Firehouse Subs owner uses leadership lessons he learned during 20-year military career
QUINCY — Larry Webb tries to take care of veterans who visit his restaurant every day.
They received an extra treat on Thursday.
Webb, owner of the Firehouse Subs restaurant at 3720 Broadway, offers a free drink and a bag of potato chips to all veterans any day. On Veterans Day, he offered to serve a free bowl of chili, macaroni and cheese or chicken dumpling soup to those who had served this country.
The leadership style he learned during his 20 years in the service now carries over to how he runs his restaurants in Quincy and St. Charles.
“It’s people,” he said. “I’ve found that that servant leadership is so, so, so effective. It’s key to the way we lead in our restaurants and in many corporate settings. We need to make sure our people understand that they are part of this. They are valued. Their input is valued and sought after. It takes a lot to build a relationship, to nurture that relationship where they feel that they can trust us and have the ability to come to owners, leaders and managers.
“Servant leadership is something that comes director from my military experience. I’m making sure our people understand I do value them and I do care. Their development and their input means a great deal to the success of the organization. If I take care of them, then they’re going take care of our customers, and then we will accomplish a lot of things.”
Webb originally is from Paynesville, Mo., a tiny village in Pike County, Mo., with a population of around 80 people. After graduating from Clopton High School, Webb attended Lincoln University in Jefferson City, Mo., and was later selected for the ROTC program in 1978. He went to basic training at Fort Leavenworth, Kan., and was commissioned as a second lieutenant in the ROTC program.
Webb later was stationed at Fort Bragg in North Carolina as a military police officer with the XVIII Airborne Corps and 82d Airborne Division. He then was sent to the U.S. Army Europe headquarters in Heidelberg, Germany, and was assigned to anti-terrorism office responsible for the development of policy and doctrine for U.S. Army Protective Service Details. Toward the end of his career, Webb was reassigned to a classified joint research and developmental program office located at Wright Patterson Air Force Base in Dayton, Ohio.
He was reassigned to St. Louis and planned to spend a year there before heading back to Europe. He learned his wife’s father was diagnosed with cancer, and he died shortly after that. He then found out his father was suffering from cancer as well.
“We decided it was time for us to stay home, be with our families and spend time with our fathers and our mothers,” Webb said. “So we retired.”
Webb worked for Bass Pro Shops in St. Charles, Mo., but he wanted to own his own restaurant. He had never heard of Firehouse Subs until he took a call from his sister.
“She was up in Chicago, and she said, ‘I just ate at a Firehouse Subs, and it was awesome,’” Webb said. “it became very interesting to me to hear their values.
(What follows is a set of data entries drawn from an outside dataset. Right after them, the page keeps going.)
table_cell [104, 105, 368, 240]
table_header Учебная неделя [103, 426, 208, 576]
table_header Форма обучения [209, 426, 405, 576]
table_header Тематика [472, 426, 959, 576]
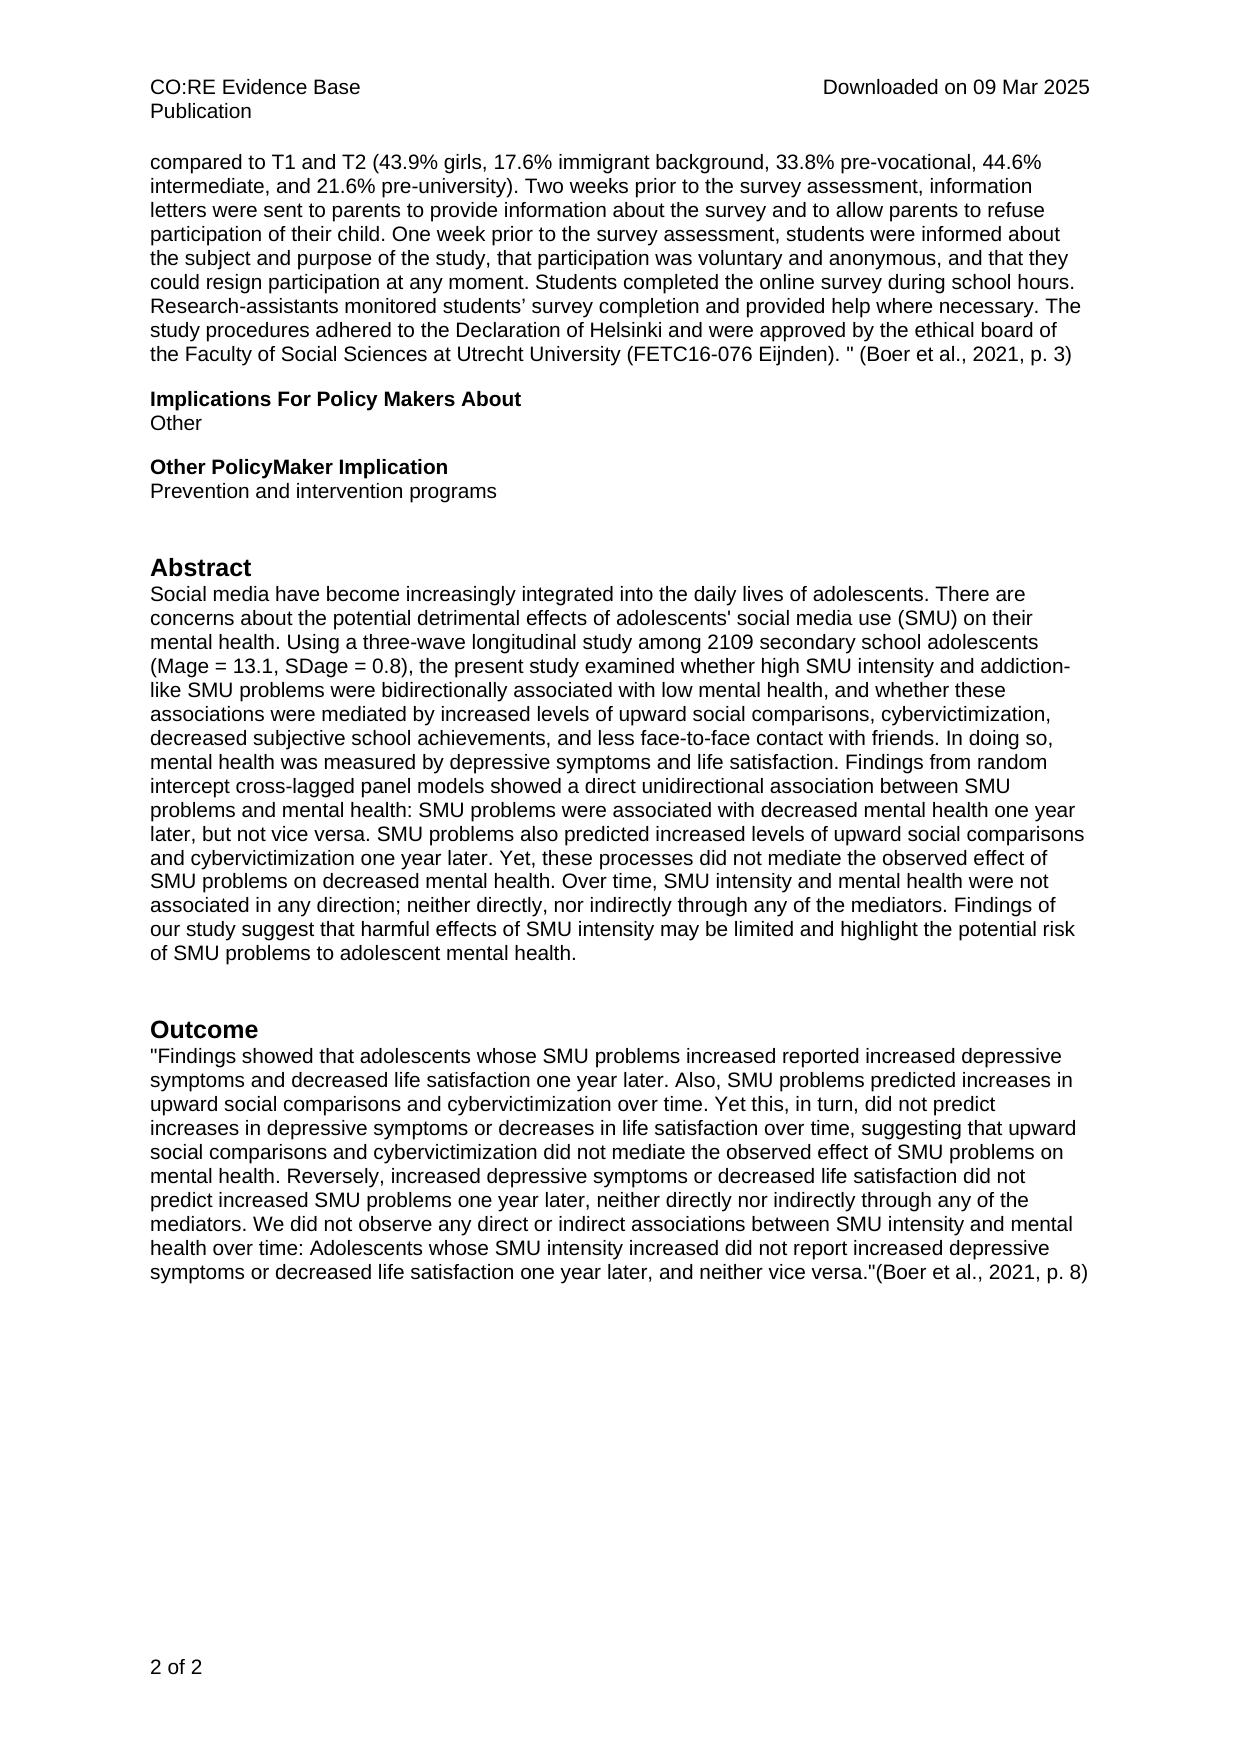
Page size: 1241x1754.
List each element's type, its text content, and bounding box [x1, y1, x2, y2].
They line up so much with my military experience and the things I hold dear to me.”
He opened the restaurant in Quincy in May 2019.
“We opened that store, and the response from the community was absolutely unbelievable,” Webb said. “It was just one of the best that the company has ever experienced as far as the community embracement.”
He said the restaurant is bouncing back after some lean days thanks to the COVID-19 pandemic.
“We’re coming back,” he said. There’s been some really good days here in the last couple of months.”
Webb gives back to first responders and the military through Firehouse Subs’ Public Safety Foundation, which provides lifesaving equipment, funding and education to first responders and public safety organizations. Funds collected online on Veterans Day will support the foundation’s Military Restricted Fund to assist with requests for adaptive tools and funding of programs and services that enhance veterans’ quality of life.
Firehouse Subs has donated approximately $13,000 to the Quincy Fire Department.
“The whole purpose is to give back to our communities,” he said. “We actually coordinate with the fire departments, EMTs, military organizations, even organizations that want to put on educational classes for people just designed to be firefighters. They can put in a grant request with me through me. And I get that to our Public Safety Foundation.
“We have been very fortunate in Quincy to have a relationship that shows that we work very well together.”